Leahy noted that the city currently pays 37 fill-time employees, down from its high-water mark of 67 in 2006.
Capital improvement projects of major significance include the widening of the Sammamish Bridge as well as Woodinville-Duvall Road, and both are currently in design phase and will break ground in 2014, he said.
Regarding public safety, Leahy noted total crimes in Woodinville were down 2.6 percent in 2012 from the previous year.
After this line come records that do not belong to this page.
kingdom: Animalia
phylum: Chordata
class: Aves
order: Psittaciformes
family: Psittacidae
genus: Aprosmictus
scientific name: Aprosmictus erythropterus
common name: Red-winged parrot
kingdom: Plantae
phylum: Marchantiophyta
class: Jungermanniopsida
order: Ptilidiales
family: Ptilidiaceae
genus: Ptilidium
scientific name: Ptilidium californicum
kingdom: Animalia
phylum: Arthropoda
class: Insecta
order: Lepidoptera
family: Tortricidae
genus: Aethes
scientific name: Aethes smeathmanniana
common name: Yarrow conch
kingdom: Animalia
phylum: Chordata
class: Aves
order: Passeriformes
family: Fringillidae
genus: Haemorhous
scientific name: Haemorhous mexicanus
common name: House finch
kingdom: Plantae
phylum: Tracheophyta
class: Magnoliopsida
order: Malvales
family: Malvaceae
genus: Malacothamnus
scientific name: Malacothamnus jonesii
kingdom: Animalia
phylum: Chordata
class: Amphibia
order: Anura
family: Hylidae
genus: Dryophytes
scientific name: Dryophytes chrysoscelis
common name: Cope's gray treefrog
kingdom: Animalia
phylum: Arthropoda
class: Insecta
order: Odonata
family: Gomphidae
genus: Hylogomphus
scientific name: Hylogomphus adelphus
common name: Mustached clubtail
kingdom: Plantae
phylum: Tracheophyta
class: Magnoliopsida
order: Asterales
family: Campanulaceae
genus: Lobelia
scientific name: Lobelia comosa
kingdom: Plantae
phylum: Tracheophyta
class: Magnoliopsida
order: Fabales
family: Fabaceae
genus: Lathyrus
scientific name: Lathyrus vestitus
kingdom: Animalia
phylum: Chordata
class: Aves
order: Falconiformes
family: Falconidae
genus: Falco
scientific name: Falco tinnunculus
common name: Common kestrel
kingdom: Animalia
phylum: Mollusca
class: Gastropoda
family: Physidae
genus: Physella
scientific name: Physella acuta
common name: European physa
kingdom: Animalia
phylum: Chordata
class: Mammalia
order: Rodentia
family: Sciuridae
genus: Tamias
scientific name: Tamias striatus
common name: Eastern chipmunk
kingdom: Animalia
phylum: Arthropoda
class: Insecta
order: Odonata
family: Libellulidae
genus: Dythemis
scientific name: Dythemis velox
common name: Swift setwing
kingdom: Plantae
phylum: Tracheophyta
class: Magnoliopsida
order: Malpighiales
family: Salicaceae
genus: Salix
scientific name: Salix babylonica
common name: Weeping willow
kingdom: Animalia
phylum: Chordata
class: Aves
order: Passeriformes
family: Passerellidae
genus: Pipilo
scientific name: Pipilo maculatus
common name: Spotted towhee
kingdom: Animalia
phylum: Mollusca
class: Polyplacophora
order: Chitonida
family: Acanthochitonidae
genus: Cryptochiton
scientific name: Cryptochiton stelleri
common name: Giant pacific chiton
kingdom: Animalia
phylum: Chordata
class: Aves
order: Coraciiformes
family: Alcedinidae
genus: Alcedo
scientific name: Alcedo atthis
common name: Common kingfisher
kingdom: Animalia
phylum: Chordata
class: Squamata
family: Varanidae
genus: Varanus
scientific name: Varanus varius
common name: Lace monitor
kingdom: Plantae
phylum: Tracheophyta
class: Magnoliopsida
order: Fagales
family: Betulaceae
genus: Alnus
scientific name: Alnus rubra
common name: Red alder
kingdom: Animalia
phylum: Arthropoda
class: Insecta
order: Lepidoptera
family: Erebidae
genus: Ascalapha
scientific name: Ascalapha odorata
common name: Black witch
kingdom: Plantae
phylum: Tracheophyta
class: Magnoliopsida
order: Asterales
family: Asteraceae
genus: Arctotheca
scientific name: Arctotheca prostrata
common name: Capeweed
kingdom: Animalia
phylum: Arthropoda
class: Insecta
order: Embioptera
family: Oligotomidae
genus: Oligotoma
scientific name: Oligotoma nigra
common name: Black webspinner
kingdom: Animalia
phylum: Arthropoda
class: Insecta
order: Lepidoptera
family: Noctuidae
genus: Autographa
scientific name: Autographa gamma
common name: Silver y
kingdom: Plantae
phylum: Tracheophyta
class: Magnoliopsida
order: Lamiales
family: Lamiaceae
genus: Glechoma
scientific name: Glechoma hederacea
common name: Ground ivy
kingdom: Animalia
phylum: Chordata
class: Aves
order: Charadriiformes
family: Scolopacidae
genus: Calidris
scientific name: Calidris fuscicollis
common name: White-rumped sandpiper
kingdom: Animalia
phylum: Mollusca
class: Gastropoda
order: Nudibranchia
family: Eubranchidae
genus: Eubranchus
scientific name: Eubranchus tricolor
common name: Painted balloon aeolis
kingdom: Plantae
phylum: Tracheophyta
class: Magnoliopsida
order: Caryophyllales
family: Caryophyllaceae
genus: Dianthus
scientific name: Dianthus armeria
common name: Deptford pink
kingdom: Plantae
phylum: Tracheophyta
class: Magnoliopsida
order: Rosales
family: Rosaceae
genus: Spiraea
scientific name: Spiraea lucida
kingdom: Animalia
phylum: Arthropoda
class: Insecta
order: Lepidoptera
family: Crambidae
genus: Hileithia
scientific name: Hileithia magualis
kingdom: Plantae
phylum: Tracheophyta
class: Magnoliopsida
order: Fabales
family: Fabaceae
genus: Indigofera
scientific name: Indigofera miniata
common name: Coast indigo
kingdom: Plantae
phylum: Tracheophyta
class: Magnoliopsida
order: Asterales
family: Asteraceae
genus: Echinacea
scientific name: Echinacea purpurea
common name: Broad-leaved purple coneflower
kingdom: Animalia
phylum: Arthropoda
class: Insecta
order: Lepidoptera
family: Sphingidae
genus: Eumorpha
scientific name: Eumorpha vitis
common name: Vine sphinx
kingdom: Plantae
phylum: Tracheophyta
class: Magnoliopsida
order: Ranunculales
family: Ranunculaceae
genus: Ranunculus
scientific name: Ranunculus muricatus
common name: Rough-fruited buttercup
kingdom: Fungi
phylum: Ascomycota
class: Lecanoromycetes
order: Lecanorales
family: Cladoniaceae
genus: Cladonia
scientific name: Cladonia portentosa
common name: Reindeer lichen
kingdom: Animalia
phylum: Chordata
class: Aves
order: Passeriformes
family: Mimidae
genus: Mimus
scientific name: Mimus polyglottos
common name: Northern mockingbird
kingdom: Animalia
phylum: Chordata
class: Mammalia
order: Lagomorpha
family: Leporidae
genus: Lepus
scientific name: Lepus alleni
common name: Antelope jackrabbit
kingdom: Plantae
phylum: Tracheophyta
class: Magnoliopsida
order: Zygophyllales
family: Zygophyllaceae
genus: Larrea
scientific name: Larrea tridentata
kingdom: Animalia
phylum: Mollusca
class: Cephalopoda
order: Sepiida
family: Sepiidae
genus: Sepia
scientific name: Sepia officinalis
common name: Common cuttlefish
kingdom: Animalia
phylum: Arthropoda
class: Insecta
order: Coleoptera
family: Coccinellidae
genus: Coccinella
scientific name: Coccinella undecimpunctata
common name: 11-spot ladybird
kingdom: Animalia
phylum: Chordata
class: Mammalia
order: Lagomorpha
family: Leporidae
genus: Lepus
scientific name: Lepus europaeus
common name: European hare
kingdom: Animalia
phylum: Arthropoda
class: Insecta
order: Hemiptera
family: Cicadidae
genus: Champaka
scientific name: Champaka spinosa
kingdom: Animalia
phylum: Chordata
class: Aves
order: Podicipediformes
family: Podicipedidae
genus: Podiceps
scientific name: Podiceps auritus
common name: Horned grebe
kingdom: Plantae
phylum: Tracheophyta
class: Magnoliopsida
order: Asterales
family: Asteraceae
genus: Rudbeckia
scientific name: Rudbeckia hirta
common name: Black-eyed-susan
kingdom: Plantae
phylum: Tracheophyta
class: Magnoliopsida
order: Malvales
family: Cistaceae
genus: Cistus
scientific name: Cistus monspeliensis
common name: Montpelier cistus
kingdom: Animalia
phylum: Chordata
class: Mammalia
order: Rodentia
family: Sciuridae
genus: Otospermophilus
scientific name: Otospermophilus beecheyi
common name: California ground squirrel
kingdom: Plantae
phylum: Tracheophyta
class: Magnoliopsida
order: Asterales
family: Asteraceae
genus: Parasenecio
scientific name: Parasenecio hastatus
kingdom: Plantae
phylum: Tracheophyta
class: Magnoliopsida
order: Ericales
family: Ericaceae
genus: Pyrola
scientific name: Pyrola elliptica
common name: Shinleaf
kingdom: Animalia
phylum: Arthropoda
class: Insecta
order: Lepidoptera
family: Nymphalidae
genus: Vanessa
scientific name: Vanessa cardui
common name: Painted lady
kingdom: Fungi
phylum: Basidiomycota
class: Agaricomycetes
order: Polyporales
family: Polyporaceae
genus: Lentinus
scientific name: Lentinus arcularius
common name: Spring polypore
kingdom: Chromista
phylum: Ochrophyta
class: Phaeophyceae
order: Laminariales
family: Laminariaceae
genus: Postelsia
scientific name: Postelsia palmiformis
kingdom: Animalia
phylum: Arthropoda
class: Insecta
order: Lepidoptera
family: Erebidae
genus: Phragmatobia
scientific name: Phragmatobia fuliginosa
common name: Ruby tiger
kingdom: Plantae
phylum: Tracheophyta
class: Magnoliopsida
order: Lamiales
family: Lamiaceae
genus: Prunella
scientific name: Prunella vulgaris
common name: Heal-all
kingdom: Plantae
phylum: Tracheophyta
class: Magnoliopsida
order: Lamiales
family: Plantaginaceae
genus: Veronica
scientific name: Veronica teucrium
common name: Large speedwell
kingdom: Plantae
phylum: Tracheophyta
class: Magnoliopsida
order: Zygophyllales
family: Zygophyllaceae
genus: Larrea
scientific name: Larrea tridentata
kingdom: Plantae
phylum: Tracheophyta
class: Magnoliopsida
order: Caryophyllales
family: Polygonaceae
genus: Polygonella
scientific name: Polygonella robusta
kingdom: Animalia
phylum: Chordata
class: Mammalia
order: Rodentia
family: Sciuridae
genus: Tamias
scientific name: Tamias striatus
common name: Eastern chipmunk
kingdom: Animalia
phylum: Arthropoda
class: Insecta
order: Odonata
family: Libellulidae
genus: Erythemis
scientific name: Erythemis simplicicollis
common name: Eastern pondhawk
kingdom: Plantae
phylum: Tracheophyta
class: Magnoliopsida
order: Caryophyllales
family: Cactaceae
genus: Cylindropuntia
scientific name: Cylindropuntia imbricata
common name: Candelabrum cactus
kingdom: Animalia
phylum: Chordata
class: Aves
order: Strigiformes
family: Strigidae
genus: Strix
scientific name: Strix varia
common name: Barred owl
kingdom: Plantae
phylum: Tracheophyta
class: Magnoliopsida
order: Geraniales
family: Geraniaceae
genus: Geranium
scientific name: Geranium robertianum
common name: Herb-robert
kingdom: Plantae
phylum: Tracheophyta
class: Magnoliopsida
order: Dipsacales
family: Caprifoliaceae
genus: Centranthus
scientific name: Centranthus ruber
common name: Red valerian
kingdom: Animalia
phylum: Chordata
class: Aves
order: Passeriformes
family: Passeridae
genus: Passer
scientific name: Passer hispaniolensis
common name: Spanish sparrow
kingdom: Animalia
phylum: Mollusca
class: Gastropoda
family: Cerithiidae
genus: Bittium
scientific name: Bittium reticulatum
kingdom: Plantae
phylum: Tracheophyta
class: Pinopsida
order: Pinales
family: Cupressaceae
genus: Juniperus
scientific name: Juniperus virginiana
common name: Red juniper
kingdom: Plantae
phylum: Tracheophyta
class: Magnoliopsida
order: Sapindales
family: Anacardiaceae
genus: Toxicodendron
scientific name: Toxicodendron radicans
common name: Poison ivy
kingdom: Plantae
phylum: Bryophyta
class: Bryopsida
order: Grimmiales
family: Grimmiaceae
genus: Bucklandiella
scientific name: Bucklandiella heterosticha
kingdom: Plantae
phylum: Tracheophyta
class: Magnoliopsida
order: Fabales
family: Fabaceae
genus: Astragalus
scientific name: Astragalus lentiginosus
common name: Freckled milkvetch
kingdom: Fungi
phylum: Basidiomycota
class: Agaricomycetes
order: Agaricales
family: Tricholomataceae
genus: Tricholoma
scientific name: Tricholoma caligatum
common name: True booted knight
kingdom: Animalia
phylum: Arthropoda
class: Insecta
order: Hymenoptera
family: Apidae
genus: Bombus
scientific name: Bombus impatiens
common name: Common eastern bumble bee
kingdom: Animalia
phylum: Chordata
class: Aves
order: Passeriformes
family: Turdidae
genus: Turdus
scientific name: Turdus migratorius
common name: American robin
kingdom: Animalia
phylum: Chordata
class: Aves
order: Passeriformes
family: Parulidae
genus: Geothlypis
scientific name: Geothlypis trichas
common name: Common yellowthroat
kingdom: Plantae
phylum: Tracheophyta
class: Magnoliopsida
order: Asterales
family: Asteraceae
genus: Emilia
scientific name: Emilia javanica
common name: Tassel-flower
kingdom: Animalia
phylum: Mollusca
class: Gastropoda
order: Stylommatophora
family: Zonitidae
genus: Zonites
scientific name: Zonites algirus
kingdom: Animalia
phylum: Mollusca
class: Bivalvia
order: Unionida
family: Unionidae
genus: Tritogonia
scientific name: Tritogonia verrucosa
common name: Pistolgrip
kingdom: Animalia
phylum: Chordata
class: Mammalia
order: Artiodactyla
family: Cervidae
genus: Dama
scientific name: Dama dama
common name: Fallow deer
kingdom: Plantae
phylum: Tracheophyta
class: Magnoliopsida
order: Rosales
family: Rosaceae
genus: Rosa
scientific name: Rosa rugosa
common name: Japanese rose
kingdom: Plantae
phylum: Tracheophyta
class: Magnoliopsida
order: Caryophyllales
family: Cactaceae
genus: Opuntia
Part 1 crimes, however, those considered more severe, are up 8 percent while Part 2 crimes — those considered less severe — are down 13 percent.
The city will employ an additional patrol officer early this year and will consider using video technology — cameras on the streets — to assist in fighting crime.
In 2012 the Woodinville Police Department dispatched nearly 2,900 calls for service, he said, a figure expected to continue to ascend.
In terms of the city’s economy, Leahy noted recent signs of slight but noticeable improvement, including some movement in single-family residential projects.
Commercial projects of note include development of Woodin Creek Village, formerly known as Canterbury and set to begin in 2014.
There is also reportedly a new owner of the land once reserved for the Woodinville Village project, though the city knows not who, and the two parties have yet to communicate.
Private development, however, is at its lowest point in a decade, Leahy said, with new building permit activity sagging to $5.2 million, down from its high-water mark of $94 million in 2007.
A market demand study recently completed by Texas-based Buxton revealed significant “leakage” when comparing estimated retail demand versus actual retail sales and identified a demand for more restaurants and hotels in town.
The next step for the city, Leahy said, will be to host “open houses” for property owners, realtors and potential developers to establish what type of restaurants and hotels fit the Woodinville market and image.
New downtown street standards have also been updated to establish an overall design plan for future development in downtown Woodinville consistent with its desired image, he said.